We regularly survey Fairtrade producers to determine their satisfaction with the services provided. The 2015 survey, conducted by INCCAS (Intercultural Consultancy & Studies), found that producer satisfaction was high (89 percent). However, producers also identified services which could be improved, such as support in seizing market opportunities, and connecting them to other service providers. These findings informed the devolution of producer services to the producer networks, and our programme priorities for 2016. Download the report  (PDF)
 

Fairer Fruit: Fairtrade’s Impact in the Banana Industry

This report draws on five studies, including the latest research on Fairtrade certification in the banana hired labour sector, and covers Colombia, Ecuador, Peru, the Dominican Republic, the Windward Islands and Ghana. It compares the research findings against Fairtrade’s aims, as set out in our Theory of Change. The report illustrates how businesses’ investments impact banana farmers and workers around the world, and how we can deepen that impact. Download the report (PDF)

 

Building a Good Base

Over the past 12 months we have commissioned baseline studies to get accurate assessments of farmers’ and workers’ current situations against which we can then measure progress over the years to come. Two have been published so far:

Baseline study: Fairtrade certification in the banana hired labour sector

LEI Wageningen conducted a baseline study on the impact of Fairtrade certification on banana plantation workers in the Dominican Republic, Colombia and Ghana. Findings show that Fairtrade certification has a direct, positive impact on workers’ income, empowerment, collective bargaining and living standards. The study also highlights key areas for future focus, including raising awareness of grievance and sexual harassment policies, improving the position of women and migrant workers, and ensuring compliance with health and safety procedures.
View a summary (PDF)  | Download the study (PDF)  | Read our response (PDF)

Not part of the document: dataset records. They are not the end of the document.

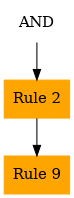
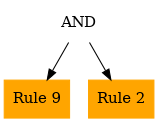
  strict digraph {
    node [shape=box color=orange fillcolor=orange style=filled]
    n1 [label=AND shape=plaintext color="" fillcolor="" style=""]
    n2 [label="Rule 9"]
    "Rule 2"
-   "Rule 2" -> n2
+   n1 -> n2
    n1 -> "Rule 2"
  }
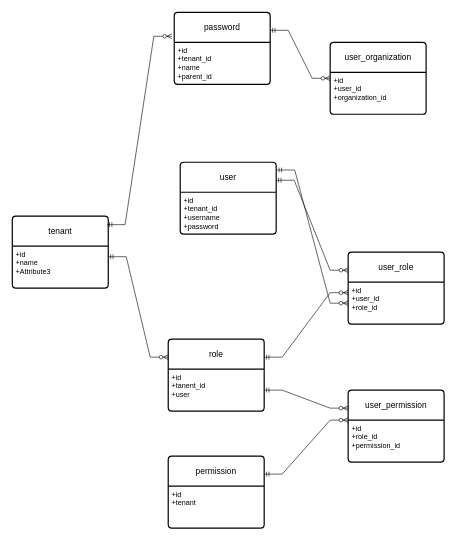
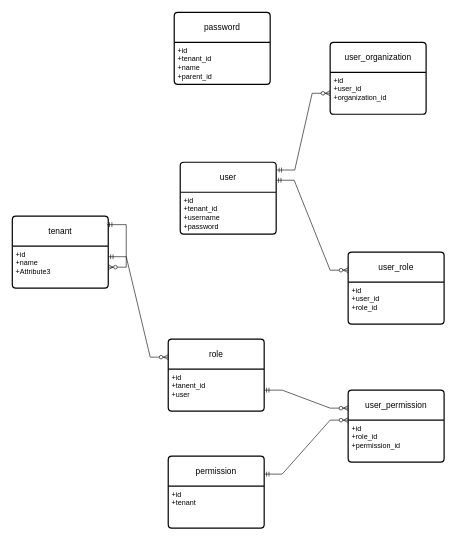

Baseline Study: Fairtrade Cotton in West Africa

Aidenvironment collected data from producer organizations in Mali, Burkina Faso and Senegal to measure Fairtrade’s impact on the cotton industry. The study found that Fairtrade certified producers have better access to services and training and benefit from social and environmental programmes. Future evaluations will measure progress resulting from the introduction of the Fairtrade Cotton Program.
View a summary (PDF) | Download the study (PDF) | Read our response (PDF)

View more impact reports and research on Fairtrade

What's next?

  • We have commissioned additional baselines studies – in coffee and cocoa – which will be published in 2016. We will also publish a study assessing Fairtrade’s interventions in global value chains and the impact on fairness in trade.
  • Further research is planned to assess our work with tea and sugar producers.
  • We will pilot the second and third stages of our plan to strengthen our monitoring system: producer networks coordinating data collection from field visits, and longitudinal studies of Fairtrade’s impact on farms and households.